*Request*: Return every line of the records below that contains the string "determined", matching case exactly.

*Record list*:
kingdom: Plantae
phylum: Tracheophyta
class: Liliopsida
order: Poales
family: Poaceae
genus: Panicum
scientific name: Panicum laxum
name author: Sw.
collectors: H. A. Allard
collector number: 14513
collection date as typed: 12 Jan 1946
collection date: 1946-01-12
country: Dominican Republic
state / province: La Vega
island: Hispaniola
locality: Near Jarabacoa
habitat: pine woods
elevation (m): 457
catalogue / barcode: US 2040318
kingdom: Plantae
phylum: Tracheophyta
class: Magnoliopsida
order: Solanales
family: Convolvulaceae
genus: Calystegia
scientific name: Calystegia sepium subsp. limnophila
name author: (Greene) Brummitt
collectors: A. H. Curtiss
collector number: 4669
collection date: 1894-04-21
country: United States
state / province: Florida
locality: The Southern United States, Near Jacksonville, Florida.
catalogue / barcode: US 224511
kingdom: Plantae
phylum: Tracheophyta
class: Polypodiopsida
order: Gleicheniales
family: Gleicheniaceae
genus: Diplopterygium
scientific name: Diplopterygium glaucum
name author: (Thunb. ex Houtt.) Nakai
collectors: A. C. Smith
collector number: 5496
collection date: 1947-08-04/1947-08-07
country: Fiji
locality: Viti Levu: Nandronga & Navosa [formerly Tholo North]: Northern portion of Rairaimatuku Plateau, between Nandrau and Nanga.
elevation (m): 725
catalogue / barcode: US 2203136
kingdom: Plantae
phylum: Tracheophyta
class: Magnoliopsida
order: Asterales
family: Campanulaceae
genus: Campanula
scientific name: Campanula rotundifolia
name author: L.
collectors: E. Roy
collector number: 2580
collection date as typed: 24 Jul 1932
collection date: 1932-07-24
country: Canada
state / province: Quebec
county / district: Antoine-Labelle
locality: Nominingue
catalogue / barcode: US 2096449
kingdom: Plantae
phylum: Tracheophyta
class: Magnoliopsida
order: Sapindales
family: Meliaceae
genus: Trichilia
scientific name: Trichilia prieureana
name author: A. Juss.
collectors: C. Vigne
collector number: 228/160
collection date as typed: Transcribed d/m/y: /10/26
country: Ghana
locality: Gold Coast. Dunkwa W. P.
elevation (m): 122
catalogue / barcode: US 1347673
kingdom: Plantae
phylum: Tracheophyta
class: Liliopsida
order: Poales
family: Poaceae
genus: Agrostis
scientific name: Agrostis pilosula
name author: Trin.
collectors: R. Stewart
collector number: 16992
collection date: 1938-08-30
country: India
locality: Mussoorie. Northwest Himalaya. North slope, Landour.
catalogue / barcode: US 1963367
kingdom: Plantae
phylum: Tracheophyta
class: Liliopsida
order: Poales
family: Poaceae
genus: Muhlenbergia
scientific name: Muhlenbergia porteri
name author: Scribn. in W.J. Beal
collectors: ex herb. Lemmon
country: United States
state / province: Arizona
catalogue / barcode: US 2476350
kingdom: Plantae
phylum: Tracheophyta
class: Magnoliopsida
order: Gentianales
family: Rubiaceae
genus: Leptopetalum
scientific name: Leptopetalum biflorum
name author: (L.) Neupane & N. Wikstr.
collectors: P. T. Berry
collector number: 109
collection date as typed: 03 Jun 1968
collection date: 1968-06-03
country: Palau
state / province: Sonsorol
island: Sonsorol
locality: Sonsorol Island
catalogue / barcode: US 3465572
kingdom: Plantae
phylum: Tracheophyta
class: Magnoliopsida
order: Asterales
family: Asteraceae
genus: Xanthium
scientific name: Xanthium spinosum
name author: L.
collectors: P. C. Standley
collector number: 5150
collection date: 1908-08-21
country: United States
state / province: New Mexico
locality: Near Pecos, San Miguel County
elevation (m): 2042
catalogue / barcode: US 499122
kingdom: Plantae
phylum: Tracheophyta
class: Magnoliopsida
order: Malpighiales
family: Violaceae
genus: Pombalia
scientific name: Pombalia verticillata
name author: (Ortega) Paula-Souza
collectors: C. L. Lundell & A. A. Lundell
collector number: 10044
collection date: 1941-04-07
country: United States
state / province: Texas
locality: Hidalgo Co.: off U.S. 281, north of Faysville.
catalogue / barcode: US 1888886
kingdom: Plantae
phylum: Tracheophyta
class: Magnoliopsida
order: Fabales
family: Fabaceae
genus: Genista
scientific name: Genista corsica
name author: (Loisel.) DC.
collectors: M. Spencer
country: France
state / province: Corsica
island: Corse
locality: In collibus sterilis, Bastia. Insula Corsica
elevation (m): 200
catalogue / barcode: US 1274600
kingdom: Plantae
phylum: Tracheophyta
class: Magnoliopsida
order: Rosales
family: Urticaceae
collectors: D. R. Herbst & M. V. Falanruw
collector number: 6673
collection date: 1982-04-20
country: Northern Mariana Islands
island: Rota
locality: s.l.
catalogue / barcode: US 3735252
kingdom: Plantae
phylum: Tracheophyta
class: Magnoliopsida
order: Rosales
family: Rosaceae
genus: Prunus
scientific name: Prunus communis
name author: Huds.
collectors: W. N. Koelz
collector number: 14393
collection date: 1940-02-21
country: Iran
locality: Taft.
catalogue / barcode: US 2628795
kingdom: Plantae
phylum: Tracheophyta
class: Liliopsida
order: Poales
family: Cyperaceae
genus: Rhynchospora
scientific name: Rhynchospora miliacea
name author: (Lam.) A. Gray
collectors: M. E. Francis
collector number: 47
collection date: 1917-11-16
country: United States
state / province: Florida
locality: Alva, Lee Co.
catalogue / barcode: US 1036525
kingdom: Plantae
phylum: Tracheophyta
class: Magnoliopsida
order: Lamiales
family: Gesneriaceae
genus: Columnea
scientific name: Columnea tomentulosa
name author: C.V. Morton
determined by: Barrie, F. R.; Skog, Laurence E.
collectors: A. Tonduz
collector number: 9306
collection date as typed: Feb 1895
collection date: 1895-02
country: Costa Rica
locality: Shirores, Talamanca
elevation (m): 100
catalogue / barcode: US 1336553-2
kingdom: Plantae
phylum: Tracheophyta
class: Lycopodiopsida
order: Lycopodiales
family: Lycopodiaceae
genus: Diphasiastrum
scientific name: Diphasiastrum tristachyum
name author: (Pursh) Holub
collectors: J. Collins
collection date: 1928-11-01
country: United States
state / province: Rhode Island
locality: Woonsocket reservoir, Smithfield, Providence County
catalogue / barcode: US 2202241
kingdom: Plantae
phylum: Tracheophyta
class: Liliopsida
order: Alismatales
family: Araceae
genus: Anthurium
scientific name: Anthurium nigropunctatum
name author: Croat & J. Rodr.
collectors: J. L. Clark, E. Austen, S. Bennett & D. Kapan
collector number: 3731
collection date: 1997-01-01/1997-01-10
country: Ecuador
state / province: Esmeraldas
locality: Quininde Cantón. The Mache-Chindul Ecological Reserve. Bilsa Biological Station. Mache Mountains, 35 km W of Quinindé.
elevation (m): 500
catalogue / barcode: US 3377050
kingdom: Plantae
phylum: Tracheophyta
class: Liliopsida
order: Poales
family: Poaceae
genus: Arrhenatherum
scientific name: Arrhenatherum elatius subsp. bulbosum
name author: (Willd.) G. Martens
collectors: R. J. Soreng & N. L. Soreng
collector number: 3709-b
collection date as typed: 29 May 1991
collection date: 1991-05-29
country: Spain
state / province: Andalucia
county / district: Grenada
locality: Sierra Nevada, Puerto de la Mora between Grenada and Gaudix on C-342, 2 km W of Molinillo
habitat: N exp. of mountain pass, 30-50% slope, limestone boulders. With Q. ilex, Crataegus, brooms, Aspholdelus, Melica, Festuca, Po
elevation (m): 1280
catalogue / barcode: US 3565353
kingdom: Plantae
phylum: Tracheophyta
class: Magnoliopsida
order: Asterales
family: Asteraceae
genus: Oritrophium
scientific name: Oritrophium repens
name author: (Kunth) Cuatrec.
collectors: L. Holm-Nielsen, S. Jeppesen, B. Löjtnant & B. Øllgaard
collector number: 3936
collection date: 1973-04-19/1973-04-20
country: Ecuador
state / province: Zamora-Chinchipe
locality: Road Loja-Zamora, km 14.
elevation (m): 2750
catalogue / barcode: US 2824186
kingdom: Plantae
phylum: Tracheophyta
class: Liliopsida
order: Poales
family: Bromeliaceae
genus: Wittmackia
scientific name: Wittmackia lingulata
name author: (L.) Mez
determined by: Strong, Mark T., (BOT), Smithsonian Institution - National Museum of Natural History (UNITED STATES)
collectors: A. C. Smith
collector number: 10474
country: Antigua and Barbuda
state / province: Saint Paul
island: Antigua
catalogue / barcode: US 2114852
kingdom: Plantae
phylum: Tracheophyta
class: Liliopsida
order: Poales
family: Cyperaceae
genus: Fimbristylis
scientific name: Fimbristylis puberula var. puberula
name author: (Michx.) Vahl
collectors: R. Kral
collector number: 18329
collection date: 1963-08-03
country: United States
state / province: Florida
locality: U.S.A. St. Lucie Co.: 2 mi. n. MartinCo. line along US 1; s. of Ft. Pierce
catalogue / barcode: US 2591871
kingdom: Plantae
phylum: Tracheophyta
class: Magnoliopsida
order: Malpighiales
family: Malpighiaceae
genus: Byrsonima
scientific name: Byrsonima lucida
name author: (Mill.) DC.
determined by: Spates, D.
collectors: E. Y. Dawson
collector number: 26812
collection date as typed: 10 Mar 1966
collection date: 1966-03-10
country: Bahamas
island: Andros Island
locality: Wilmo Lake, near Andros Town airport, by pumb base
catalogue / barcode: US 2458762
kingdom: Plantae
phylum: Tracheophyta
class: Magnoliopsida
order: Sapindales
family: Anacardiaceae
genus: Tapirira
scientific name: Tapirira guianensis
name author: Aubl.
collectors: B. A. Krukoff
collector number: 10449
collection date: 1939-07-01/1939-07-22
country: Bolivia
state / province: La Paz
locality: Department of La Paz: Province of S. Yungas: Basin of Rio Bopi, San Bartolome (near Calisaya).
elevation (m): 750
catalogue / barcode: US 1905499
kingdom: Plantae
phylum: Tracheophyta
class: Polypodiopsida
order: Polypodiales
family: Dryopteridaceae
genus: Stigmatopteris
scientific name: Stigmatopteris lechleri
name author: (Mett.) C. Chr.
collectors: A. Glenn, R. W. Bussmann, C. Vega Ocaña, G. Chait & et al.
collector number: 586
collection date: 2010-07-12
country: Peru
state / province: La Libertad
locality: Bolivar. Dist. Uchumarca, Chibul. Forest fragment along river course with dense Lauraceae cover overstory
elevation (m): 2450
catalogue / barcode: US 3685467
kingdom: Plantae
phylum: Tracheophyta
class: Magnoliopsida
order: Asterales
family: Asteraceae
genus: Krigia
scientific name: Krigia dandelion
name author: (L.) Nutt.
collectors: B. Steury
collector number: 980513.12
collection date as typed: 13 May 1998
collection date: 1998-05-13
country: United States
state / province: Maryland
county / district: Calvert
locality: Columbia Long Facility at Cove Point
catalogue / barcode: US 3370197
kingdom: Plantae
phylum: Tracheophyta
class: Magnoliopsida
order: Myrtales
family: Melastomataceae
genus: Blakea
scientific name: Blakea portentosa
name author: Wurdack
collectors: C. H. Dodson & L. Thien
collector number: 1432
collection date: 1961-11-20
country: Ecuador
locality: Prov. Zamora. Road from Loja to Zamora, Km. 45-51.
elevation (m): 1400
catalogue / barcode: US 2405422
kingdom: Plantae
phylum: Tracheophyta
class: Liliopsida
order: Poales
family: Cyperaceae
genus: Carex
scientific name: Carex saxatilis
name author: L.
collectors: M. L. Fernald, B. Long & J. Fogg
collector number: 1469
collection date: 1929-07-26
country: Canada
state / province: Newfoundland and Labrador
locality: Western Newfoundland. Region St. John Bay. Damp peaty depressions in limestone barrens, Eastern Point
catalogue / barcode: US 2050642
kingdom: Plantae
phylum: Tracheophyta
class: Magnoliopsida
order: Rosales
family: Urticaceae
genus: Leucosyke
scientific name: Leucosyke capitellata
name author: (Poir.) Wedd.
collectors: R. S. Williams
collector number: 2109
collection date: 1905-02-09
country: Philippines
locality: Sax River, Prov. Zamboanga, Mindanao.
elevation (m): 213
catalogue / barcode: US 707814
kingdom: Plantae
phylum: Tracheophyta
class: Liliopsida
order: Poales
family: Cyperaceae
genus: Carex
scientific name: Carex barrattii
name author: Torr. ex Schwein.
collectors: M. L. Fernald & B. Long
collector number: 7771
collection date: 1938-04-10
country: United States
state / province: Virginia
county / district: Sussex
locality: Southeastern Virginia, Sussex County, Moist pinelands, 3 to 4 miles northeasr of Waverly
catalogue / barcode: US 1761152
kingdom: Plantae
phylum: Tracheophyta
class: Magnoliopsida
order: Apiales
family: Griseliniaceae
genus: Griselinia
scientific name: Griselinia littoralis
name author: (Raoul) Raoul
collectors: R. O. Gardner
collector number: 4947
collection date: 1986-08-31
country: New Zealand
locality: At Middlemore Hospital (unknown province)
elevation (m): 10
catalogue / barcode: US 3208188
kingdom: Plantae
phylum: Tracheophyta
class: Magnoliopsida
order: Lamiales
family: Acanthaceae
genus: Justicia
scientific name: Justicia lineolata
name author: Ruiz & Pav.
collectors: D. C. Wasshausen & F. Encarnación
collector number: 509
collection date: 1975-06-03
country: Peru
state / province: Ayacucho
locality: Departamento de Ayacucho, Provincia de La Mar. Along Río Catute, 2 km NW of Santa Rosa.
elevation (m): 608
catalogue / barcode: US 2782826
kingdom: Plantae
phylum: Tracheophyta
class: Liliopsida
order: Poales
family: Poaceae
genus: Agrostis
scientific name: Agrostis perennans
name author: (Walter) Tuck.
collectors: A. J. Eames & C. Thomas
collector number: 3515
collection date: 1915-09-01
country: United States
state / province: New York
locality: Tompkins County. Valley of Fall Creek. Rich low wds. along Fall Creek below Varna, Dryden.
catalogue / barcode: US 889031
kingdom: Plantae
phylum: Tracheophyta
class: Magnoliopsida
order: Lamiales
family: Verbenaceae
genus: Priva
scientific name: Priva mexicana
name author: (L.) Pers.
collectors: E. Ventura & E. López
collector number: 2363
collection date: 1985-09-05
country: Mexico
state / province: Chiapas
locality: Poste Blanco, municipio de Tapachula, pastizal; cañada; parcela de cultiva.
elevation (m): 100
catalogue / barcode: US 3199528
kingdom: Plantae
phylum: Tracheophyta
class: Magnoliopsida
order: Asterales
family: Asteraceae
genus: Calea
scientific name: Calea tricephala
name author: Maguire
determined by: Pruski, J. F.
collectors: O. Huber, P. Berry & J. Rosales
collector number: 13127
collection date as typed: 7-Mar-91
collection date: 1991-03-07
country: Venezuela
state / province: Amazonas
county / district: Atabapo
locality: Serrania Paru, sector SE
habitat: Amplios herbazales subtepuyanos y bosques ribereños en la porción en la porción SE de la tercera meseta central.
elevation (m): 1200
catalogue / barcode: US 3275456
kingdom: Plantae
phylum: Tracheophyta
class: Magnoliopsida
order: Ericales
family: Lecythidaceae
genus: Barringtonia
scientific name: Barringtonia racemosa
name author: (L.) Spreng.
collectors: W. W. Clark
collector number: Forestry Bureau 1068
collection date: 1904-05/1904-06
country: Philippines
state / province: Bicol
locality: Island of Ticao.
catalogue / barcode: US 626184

*Answer for the task*:
determined by: Barrie, F. R.; Skog, Laurence E.
determined by: Strong, Mark T., (BOT), Smithsonian Institution - National Museum of Natural History (UNITED STATES)
determined by: Spates, D.
determined by: Pruski, J. F.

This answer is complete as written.